Sleep disturbances reported in liver cirrhosis in previous studies were mainly about circadian rhythm disturbances. Different methods are used in reporting sleep disturbances among liver cirrhosis patients. This makes it difficult to compare different studies relative to the prevalence of sleep disturbance, particularly insomnia and other circadian sleep abnormalities. To the best of our knowledge, no similar studies exist that investigate the prevalence of insomnia in patients with liver cirrhosis using ICSD-2 definition. (23) This study is the largest study that compared sleep disturbance, particularly insomnia and sleep patterns among liver cirrhosis patients. The prevalence of insomnia in this study was high. Cordoba and colleagues reported higher sleep disturbance among liver cirrhosis 47.7% compared to chronic renal failure patients 38.6% and healthy control 4.5% (1). In this study the prevalence of insomnia among liver cirrhosis without evidence of hepatic encephalopathy was high: 42%, and it was lower than the prevalence of insomnia in dialysis patients that we reported previously 60.8% (24).
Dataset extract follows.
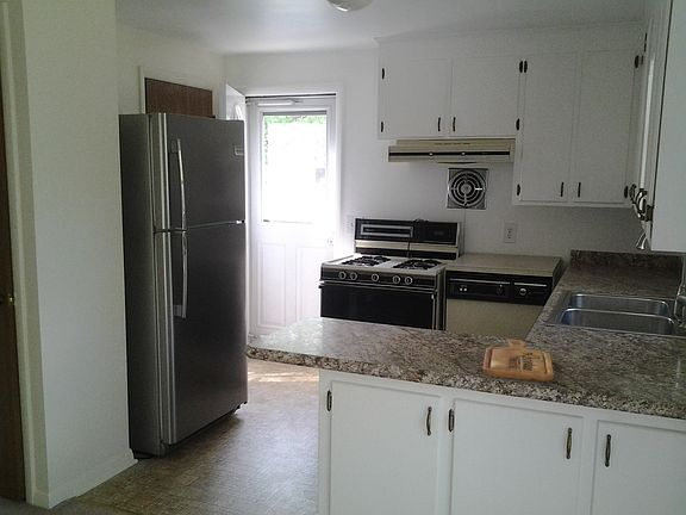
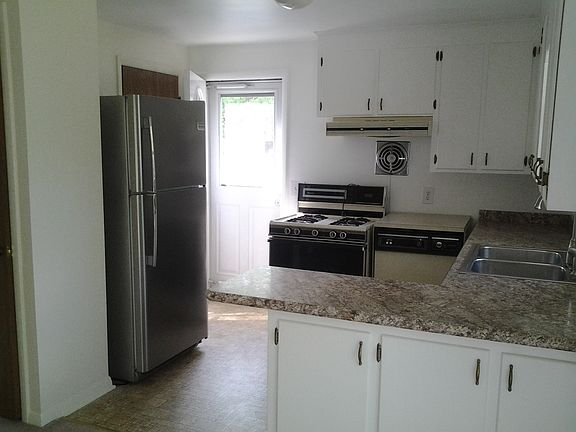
- cutting board [482,340,555,383]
Compared to a study by Mostacci and colleagues (2), we did find an inverse relationship to the severity of liver cirrhosis. Patients with CPS-A had more insomnia compared to CPS-C. In this study insomnia was common among hepatitis-C patients compared to hepatitis B. This has also been observed in other studies, which documented higher prevalence of sleep disturbances among liver cirrhosis patient secondary to hepatitis C (5, 21, 28). It was suggested that the changes in immunologic function leading to increase circulating cytokines in patients with hepatitis C may be responsible for sleep disturbances (5).
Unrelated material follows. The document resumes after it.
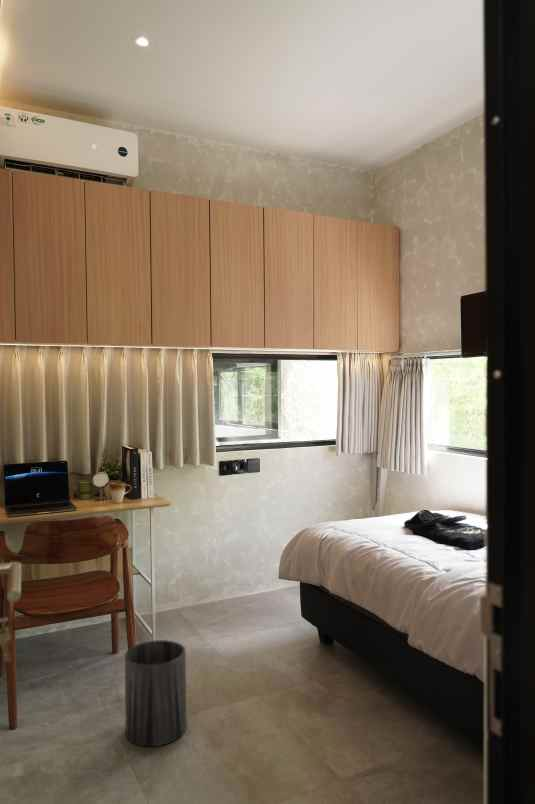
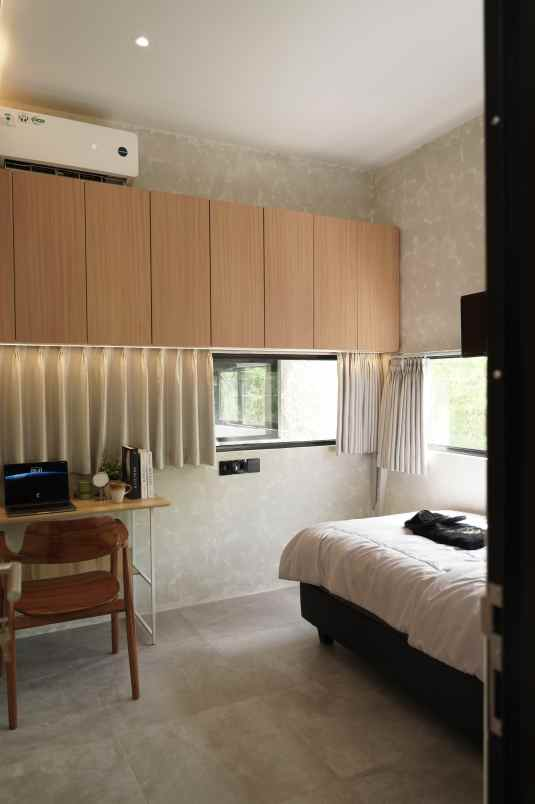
- trash can [124,639,188,747]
Compared with the study by Mostacci and colleagues (2), which showed that EDS as assessed by ESS was not different between healthy and patients, in our in our study EDS was prevalent among insomnia patients. Similar to other studies, we did not find a correlation between the severity of liver cirrhosis as assessed by CPS and insomnia among liver cirrhosis cases (1, 2, 29). Depression was less common among those with insomnia than normal which indicates that depression per se is not contributing to insomnia in cirrhosis patients. Short-sleep duration was associated with insomnia in this study, which probably confirms consistency of our findings.
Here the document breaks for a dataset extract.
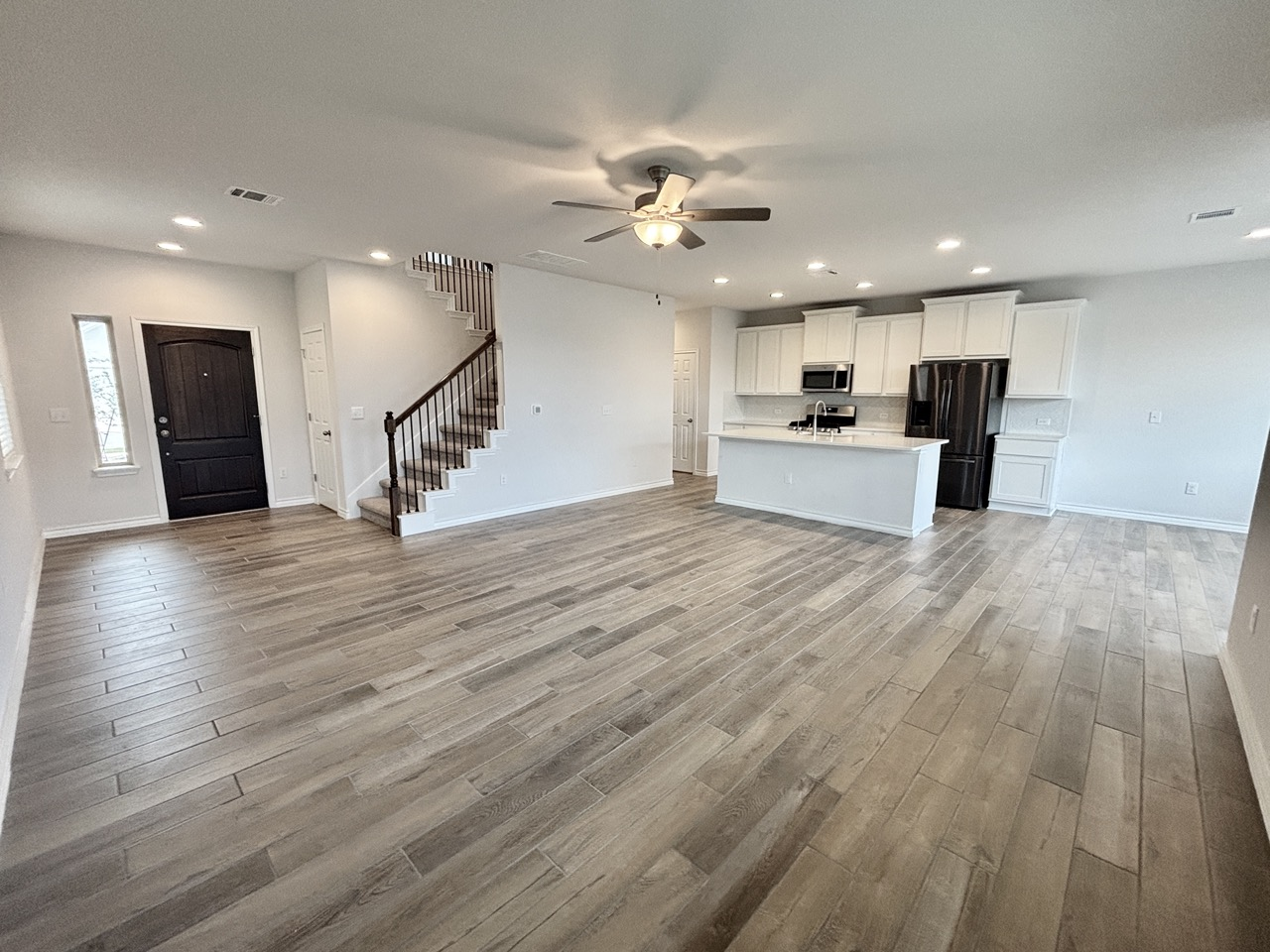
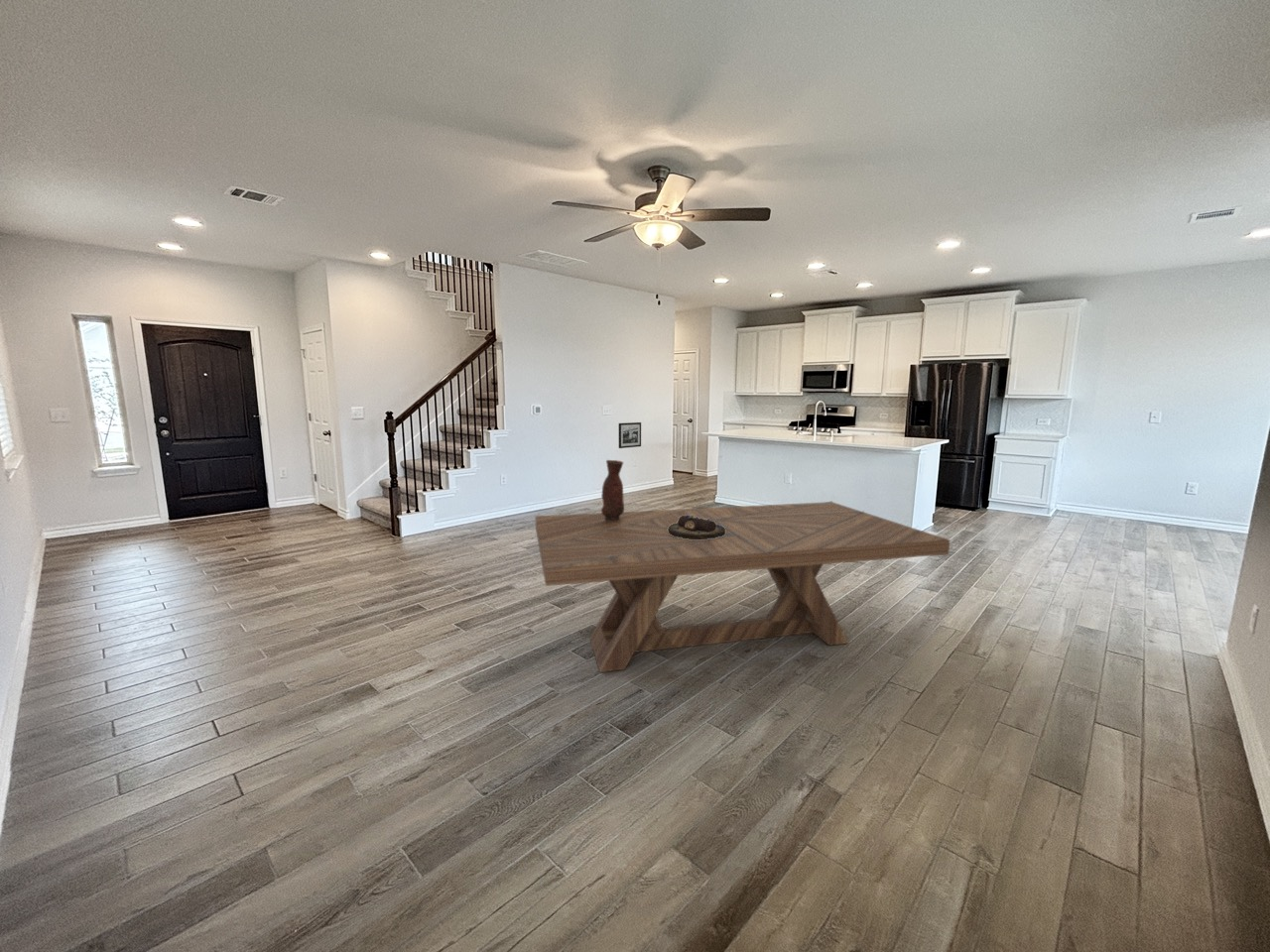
+ vase [600,459,625,521]
+ dining table [535,501,951,673]
+ decorative bowl [668,515,725,539]
+ picture frame [618,421,642,449]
One limitation of our study is that it was not controlled. Another limitation was that we assessed insomnia subjectively: we did not use sleep diaries or wrist actigraphy to objectively assess insomnia.
In conclusion, there is a significant association between liver cirrhosis patients without overt hepatic encephalopathy and sleep disturbances. Insomnia, delayed-phase sleep and excessive daytime sleepiness were common among liver cirrhosis patients. Greater attention needs to be given to the care of liver cirrhosis patients with regard to the diagnosis and management of insomnia and other associated sleep disorders.